1 Kasım seçimlerine sadece bir hafta kaldı. Temmuzda PKK terörü ve operasyonların başlaması ile seçimlerin ana teması terör olgusu oldu.
Terörün seçim kampanyalarının temel konusu olmasının birbiriyle çelişen üç sonucu ortaya çıktı. İlki, terörün sorumluluğunun kimde olduğu tartışması. AK Parti "siyasi istikrarsızlığı" ve ülke üzerine oynanan "büyük oyunu" terörün yeniden başlamasının sebebi olarak gösteriyor. Muhalefeti de bu oyunun bir parçası olmakla eleştiriyor.
Muhalefet partileri ise terörün yeniden başlamasını AK Parti iktidarının "kaosla milleti hizaya getirme çabası" olarak değerlendiriyor. İkinci sonuç ise bütün aktörlerin kendilerinin sadece "Türkiye'yi düşündüğü", öncelediği vurgusudur.

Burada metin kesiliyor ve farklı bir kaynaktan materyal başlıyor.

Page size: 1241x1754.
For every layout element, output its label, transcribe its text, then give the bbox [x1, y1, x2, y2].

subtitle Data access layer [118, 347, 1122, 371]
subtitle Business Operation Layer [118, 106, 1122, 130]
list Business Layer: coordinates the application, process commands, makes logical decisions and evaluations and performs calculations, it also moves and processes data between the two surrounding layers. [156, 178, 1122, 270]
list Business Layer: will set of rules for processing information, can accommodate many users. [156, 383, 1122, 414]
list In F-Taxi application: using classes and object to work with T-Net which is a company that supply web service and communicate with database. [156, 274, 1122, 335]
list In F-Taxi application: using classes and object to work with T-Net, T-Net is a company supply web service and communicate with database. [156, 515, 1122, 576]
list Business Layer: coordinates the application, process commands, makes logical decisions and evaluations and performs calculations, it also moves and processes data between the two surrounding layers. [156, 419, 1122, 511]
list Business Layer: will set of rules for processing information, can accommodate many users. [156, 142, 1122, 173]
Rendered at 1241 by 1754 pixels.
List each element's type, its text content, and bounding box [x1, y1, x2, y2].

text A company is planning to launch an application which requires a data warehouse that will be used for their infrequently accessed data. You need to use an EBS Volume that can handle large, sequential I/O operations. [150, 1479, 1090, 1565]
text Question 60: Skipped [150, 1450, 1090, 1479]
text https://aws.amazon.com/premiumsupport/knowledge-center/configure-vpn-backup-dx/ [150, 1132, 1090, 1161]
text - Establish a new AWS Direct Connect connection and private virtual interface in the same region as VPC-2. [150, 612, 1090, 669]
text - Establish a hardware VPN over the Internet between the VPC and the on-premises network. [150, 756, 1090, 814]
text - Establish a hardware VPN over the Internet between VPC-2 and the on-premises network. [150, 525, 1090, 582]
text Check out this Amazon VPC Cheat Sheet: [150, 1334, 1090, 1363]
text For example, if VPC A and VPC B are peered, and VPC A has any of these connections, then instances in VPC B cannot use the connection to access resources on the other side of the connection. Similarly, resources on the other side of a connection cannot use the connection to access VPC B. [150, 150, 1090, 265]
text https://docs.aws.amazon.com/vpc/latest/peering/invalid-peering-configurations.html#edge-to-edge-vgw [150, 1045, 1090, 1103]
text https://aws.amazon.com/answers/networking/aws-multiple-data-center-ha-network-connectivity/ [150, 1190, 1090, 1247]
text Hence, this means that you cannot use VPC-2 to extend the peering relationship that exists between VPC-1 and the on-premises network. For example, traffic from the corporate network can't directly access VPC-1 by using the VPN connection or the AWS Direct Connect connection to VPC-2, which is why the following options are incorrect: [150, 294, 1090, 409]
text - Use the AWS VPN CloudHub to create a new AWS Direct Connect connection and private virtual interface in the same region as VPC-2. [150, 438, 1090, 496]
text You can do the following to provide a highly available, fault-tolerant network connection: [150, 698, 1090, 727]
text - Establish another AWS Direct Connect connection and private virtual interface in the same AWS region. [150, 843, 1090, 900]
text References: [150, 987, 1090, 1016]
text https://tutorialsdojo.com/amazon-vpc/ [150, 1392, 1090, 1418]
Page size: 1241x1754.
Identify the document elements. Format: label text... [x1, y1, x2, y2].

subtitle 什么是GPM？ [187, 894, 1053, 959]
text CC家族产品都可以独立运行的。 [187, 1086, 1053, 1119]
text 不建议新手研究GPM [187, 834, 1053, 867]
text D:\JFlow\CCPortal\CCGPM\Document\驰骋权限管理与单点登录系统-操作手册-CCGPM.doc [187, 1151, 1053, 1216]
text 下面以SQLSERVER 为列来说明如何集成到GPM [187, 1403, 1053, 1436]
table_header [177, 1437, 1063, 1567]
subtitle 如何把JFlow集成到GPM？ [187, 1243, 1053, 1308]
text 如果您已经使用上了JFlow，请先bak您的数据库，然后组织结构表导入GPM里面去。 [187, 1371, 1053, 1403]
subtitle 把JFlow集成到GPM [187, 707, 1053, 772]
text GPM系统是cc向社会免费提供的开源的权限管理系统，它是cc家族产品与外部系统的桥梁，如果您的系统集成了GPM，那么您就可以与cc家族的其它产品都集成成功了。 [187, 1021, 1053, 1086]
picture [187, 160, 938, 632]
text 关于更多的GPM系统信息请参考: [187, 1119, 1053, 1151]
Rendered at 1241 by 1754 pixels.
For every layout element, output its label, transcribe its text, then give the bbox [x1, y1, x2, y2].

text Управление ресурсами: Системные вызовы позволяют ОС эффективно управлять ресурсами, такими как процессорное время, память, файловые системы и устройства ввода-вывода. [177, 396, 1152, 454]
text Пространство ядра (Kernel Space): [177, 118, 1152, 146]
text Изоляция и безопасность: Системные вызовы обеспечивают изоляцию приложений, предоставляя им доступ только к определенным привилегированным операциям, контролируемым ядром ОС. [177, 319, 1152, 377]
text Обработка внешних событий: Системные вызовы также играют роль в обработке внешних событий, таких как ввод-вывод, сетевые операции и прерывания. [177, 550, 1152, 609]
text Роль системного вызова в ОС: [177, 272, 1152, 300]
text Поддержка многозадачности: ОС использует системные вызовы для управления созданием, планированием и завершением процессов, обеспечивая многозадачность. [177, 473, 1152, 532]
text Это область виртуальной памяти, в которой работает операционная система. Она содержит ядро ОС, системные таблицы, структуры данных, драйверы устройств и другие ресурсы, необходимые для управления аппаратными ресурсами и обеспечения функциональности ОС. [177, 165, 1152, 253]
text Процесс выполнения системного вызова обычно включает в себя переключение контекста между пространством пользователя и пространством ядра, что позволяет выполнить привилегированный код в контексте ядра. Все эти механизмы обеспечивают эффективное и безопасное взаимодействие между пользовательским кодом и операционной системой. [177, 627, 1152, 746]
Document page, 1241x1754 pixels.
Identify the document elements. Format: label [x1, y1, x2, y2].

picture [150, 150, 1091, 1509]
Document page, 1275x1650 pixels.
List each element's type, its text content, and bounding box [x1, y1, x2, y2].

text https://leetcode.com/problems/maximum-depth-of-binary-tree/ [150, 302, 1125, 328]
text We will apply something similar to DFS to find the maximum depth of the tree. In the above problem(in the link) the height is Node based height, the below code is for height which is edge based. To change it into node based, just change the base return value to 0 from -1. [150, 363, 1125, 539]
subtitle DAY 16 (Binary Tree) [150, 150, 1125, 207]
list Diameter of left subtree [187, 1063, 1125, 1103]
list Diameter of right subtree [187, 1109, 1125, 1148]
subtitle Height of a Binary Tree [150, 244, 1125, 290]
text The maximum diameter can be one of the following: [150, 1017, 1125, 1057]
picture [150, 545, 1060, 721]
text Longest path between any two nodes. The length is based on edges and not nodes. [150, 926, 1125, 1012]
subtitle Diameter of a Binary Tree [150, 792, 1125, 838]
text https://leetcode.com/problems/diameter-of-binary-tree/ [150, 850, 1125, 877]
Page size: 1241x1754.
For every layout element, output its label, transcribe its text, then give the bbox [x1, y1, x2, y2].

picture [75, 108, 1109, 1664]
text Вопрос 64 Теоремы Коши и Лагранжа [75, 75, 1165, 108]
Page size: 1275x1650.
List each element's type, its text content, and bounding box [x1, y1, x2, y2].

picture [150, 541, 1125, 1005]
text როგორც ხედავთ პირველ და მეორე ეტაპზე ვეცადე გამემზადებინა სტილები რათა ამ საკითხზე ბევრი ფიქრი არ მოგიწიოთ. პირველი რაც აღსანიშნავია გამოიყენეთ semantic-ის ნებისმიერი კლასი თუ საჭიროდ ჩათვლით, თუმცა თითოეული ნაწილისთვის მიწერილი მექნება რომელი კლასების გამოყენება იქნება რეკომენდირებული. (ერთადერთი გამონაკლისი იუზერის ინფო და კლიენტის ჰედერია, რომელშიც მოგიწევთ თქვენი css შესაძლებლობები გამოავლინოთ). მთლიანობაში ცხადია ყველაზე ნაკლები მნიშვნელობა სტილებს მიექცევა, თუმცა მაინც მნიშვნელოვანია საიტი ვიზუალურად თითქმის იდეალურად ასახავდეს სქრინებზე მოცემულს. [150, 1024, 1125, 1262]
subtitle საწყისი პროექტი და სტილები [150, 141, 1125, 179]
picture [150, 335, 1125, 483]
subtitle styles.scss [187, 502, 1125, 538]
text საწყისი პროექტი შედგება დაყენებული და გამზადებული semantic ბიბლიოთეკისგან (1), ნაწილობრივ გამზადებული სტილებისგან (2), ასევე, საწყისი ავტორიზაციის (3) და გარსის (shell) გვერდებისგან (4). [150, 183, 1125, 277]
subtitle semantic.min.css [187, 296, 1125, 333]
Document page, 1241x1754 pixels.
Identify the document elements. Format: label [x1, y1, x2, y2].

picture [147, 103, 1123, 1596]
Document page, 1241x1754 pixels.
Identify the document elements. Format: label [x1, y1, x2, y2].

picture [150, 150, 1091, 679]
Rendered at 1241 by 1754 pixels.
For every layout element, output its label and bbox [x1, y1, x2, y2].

AK Parti "sen, ben yok, Türkiye var" sloganını öne çıkarırken CHP "Önce Türkiye" mottosu ile seçime gidiyor. Türkiye'yi öncelemek karşı tarafa yönelik ortak menfaatleri düşünmediği eleştirisini de içeriyor.
Üçüncü sonuç ise partilerin seçim sonrasında "koalisyon kurma" konusunda sorumluluk göstereceklerini belirtmeleri. Bu, yeni bir olgu. Partilerin kaygısı, seçmenin 7 Haziran sonrasında hükümet kurulamamasının suçunu kendilerine yüklemesi ihtimali. AK Parti tek başına hükümeti öne çıkarırken diğer partiler "koalisyon yaparım" diyerek negatif siyaset ve çözümsüzlük suçlamasından kaçıyor.
Bu kaygı en çok da 7 Haziran sonrasında siyaseti "hayır"larıyla kilitleyen MHP cenahında. MHP bu defa iktidarda olmak istediğini söyleyerek kendi tabanından AK Parti'ye akışı engellemeye çalışıyor. AK Parti ile de koalisyon kurabileceğini söyleyen HDP ise PKK ile özdeşleştirilme ve teröre mesafe koyamama eleştirilerini göğüslemeye çalışıyor.
Koalisyonlara en sıcak görülen CHP ise Cumhurbaşkanlığı Külliyesi'ne gidebileceğini açıklayarak yüzde 30 bandına ulaşmaya çalışıyor. Merkez bir parti olarak hem MHP hem de HDP'den kendisine oy kaymasını bekliyor.